Americans who find themselves cynical or even bored over presidential politics here will find intrigue and drama galore in Egypt. The first presidential elections since Hosni Mubarak‘s ouster will take place on May 23-24 and the various campaigns have been scrambling in these final weeks.
The President holds vast power in Egypt, appointing the Prime Minister and heading the armed forces as well as the Executive Branch. Parties are submitting multiple candidates for the race, other candidates are being disqualified over things like their mother’s passports, and Hosni Mubarak’s vice president slipped into the race. The most popular party wasn’t even going to put forth a candidate, and then changed its mind, angering some Egyptians.
All in all, at the moment there are 23 declared candidates for president. Some, though, have already been rejected.
The Egyptian State Council administrative court disqualified Ayman Nour, a liberal who lost to Hosni Mubarak in 2005, on grounds that he’d been imprisoned until recently (even though the conviction looked like political retribution and he was recently pardoned). Egyptian law says that Egyptians cannot run for office until six years after their release from prison.
That may also disqualify Khairat al-Shater the preferred candidate of the Muslim Brotherhood, Egypt’s dominant political party. The Muslim Brotherhood released a statement cited in the al-Jazeera story above and elsewhere, noting that “There are attempts to create barriers for some candidates.” The statement added that “because we are protecting the success of the revolution and all of its goals … we have decided as the Brotherhood and its party to nominate Mohammed Morsi as our backup candidate for president.”
The Brotherhood had initially said it wasn’t going to run anyone for president. That was because it dominated elections for the Egyptian parliament, and it wanted to show that Egypt would not be a one-party state.

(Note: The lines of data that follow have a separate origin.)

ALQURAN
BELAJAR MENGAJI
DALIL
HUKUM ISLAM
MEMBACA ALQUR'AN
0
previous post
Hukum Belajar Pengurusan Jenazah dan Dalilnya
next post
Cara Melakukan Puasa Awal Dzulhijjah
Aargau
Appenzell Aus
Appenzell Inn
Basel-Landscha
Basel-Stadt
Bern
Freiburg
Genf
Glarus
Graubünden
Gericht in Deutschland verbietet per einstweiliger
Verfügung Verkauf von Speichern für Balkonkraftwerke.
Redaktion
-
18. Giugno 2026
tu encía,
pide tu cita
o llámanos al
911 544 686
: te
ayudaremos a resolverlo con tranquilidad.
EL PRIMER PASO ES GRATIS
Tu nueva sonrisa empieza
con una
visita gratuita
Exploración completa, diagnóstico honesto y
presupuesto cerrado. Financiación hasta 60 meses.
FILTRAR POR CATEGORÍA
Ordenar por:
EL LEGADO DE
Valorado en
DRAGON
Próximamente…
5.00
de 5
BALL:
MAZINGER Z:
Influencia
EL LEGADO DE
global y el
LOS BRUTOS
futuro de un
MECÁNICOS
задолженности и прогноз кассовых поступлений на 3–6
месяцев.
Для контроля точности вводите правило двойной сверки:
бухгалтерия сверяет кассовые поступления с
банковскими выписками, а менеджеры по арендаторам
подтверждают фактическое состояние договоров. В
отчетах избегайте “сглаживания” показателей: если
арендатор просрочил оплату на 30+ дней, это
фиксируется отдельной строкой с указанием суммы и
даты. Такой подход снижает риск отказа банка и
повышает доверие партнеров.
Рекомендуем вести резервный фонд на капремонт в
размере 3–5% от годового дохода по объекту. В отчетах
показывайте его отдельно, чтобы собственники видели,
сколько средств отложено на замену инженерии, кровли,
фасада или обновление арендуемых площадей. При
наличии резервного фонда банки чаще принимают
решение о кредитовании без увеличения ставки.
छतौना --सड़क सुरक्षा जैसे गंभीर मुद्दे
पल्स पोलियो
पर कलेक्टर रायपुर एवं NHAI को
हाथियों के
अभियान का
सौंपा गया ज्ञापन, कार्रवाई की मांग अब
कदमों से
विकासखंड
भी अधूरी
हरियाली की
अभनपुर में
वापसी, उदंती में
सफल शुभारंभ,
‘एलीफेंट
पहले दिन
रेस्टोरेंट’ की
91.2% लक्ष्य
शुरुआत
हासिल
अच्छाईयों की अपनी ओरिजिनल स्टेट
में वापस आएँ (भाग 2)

Meanwhile, Hazem Abu Ismail, an imam seen as an ultraconservative, has been disqualified because his mother apparently became a naturalized U.S. citizen shortly before her death, and traveled using a U.S. passport. Egyptian election rules require Egyptian citizenship for candidates, their parents and their wives (the only woman who declared herself a candidate for president failed to garner enough signatures to run). Ismail’s supporters have flooded U.S. President Barack Obama’s Facebook re-election campaign page with requests that the U.S. government reveal documents related to her citizenship.
Finally, former general and Mubarak vice president Omar Suleiman stepped into the race just an hour or so before Sunday’s deadline. Some Egyptians immediately assailed him as the candidate for the status quo, the person the military would back so it could appear as if it were supporting democracy without giving up real power. But Steven A. Cook, an Egypt watcher at the Council on Foreign Relations, noted that the military does not actually appear to have much love for Suleiman.
“He is not a member of the military council, and there are rumors that the [Supreme Council of the Armed Forces] was somehow involved in a botched assassination attempt on Suleiman during the uprising,” Cook notes.
As a bonus for politics junkies, Egypt’s election cycle makes the U.S.’s look glacial. Egypt’s elections happen May 23 and 24, but the election field won’t even be set until April 26.